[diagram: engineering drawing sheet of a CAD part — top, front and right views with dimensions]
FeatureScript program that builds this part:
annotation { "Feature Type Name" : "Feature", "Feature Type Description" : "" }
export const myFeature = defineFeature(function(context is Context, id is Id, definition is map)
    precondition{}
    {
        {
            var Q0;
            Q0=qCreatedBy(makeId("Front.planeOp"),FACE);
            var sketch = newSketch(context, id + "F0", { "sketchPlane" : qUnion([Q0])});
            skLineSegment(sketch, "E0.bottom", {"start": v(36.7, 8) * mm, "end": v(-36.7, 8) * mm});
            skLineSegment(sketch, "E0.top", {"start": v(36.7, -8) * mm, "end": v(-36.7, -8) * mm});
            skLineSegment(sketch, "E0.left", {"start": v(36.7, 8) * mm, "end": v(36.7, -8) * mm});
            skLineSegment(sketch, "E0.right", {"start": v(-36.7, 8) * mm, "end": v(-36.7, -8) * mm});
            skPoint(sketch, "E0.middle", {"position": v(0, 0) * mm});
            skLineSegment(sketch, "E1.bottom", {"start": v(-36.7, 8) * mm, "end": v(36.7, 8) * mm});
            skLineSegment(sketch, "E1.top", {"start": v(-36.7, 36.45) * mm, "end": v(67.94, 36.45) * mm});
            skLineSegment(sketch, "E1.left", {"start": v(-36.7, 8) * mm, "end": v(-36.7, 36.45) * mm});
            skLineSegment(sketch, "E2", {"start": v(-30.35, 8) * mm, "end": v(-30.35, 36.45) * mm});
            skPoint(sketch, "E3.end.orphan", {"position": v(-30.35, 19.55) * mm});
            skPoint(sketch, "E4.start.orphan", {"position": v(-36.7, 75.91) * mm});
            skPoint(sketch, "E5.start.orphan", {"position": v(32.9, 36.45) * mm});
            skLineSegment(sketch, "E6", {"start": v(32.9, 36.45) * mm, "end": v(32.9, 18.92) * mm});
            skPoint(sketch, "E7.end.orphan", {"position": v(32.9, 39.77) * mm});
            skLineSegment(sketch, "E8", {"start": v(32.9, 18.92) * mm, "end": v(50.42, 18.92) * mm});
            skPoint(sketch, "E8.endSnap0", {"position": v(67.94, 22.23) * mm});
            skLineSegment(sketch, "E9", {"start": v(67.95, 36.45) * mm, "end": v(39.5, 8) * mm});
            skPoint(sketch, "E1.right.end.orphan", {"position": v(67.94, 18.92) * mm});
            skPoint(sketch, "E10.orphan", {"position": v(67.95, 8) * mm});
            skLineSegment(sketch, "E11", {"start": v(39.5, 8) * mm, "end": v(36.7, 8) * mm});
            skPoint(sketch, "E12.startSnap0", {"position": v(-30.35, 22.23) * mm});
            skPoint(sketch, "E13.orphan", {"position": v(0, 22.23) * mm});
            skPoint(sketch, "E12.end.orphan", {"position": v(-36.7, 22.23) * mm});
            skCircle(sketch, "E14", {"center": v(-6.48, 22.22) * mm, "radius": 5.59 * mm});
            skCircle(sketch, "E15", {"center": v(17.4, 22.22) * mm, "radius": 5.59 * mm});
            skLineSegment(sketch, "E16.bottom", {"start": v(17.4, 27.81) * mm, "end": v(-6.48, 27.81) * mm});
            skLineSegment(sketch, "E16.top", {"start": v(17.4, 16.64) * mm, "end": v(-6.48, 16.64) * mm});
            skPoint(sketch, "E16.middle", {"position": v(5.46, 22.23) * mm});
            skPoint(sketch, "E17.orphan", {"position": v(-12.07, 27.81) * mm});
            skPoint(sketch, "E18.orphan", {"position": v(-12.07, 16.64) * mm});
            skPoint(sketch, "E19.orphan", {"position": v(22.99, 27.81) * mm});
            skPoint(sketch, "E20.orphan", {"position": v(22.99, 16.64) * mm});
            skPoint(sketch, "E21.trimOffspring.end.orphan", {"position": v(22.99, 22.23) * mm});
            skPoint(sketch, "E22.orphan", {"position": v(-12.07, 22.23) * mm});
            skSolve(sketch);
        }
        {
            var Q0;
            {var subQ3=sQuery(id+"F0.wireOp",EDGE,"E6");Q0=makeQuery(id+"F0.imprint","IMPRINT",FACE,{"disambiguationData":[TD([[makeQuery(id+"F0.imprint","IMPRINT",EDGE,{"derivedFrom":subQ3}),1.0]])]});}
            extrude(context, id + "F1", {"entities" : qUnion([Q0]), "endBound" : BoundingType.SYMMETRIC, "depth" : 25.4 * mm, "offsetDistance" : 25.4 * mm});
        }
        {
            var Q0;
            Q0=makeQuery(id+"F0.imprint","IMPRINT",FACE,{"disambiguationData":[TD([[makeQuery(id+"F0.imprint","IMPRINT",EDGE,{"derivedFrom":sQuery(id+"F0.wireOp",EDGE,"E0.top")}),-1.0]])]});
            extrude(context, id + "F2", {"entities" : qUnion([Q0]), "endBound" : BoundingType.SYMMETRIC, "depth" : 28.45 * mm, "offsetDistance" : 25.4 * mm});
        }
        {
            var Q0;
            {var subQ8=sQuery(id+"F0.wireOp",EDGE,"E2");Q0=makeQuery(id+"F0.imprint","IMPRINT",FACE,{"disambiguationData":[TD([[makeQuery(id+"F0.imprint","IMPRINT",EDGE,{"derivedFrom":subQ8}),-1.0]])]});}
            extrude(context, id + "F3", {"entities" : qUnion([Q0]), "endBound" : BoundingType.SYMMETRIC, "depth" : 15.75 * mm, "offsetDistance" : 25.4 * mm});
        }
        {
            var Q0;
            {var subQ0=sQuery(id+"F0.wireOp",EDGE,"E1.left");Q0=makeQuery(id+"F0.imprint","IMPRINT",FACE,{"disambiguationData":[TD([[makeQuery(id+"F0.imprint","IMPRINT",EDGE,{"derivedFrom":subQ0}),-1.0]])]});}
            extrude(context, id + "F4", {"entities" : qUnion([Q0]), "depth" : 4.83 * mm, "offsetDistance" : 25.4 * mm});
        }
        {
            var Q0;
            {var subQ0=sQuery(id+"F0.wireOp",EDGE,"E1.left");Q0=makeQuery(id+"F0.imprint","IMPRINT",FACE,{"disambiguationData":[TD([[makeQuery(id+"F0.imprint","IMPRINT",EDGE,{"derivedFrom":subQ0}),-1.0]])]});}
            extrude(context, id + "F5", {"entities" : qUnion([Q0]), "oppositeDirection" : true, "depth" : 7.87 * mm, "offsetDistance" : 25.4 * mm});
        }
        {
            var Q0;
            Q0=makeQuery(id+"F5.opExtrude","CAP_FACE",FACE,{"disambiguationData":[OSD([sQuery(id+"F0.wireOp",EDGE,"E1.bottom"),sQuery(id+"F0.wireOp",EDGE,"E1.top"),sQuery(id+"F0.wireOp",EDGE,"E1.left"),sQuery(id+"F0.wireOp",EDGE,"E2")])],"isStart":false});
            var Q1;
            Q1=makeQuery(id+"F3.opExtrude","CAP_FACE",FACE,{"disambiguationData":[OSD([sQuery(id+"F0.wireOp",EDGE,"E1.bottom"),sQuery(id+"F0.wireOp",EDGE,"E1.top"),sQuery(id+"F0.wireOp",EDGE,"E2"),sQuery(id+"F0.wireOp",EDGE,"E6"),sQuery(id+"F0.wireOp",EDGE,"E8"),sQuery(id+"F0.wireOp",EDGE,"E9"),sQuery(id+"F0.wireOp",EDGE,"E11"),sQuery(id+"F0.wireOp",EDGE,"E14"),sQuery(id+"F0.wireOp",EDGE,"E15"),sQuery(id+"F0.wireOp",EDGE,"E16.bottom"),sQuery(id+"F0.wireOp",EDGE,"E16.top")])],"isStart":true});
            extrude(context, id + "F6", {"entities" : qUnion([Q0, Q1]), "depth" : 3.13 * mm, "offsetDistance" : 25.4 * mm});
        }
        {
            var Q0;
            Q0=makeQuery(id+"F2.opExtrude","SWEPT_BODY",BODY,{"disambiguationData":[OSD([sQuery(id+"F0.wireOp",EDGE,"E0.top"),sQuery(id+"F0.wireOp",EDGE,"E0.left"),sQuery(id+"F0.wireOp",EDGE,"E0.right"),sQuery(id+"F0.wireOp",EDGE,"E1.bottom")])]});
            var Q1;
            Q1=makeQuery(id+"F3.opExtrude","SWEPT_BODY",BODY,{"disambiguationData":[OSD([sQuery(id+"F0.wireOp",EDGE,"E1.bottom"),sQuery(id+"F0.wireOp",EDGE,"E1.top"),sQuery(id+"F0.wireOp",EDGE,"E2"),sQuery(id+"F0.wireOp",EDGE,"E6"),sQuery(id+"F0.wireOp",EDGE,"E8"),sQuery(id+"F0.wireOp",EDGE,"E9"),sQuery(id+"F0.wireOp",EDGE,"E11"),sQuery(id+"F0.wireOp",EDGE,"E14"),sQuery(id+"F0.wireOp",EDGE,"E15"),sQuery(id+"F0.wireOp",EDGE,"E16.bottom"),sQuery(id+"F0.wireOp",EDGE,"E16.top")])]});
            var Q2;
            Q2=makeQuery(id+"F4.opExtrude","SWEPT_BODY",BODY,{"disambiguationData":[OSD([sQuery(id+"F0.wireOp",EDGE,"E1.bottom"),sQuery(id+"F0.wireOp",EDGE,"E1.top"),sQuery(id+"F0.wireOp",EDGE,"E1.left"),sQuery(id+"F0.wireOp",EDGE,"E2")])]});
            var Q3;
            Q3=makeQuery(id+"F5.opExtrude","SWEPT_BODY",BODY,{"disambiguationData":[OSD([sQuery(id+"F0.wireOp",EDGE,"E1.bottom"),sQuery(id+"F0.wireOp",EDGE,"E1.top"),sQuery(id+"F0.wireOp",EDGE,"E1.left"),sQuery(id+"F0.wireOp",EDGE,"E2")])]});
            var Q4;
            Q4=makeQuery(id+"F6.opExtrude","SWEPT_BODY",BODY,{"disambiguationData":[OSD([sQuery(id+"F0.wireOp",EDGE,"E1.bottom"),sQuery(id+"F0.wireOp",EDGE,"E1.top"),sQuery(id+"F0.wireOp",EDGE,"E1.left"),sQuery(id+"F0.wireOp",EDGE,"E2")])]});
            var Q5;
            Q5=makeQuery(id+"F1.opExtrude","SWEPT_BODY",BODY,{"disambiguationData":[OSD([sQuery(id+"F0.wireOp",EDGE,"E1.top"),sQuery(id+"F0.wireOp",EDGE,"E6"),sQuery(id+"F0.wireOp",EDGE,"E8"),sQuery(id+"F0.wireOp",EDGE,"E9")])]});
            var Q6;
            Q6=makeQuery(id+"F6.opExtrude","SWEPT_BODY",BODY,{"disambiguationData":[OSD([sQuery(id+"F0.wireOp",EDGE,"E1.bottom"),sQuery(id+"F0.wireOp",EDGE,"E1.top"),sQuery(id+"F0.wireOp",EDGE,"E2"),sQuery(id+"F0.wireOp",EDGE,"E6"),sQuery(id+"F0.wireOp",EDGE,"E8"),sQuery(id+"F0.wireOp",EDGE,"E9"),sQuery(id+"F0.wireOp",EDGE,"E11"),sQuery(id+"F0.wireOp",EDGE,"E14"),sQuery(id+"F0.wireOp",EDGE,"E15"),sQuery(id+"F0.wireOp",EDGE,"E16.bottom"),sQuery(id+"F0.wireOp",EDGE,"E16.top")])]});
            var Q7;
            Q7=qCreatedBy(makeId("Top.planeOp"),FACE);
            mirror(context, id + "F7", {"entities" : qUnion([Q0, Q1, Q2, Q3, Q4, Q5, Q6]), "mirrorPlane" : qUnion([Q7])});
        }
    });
····················
§ **やること**
リストの最初の行から「var sketch = newSketch(context, id」を含む行までを、一字一句変えずに書き写してください。「var sketch = newSketch(context, id」を含む行も含めます。

§ **回答**
[diagram: engineering drawing sheet of a CAD part — top, front and right views with dimensions]
FeatureScript program that builds this part:
annotation { "Feature Type Name" : "Feature", "Feature Type Description" : "" }
export const myFeature = defineFeature(function(context is Context, id is Id, definition is map)
    precondition{}
    {
        {
            var Q0;
            Q0=qCreatedBy(makeId("Front.planeOp"),FACE);
            var sketch = newSketch(context, id + "F0", { "sketchPlane" : qUnion([Q0])});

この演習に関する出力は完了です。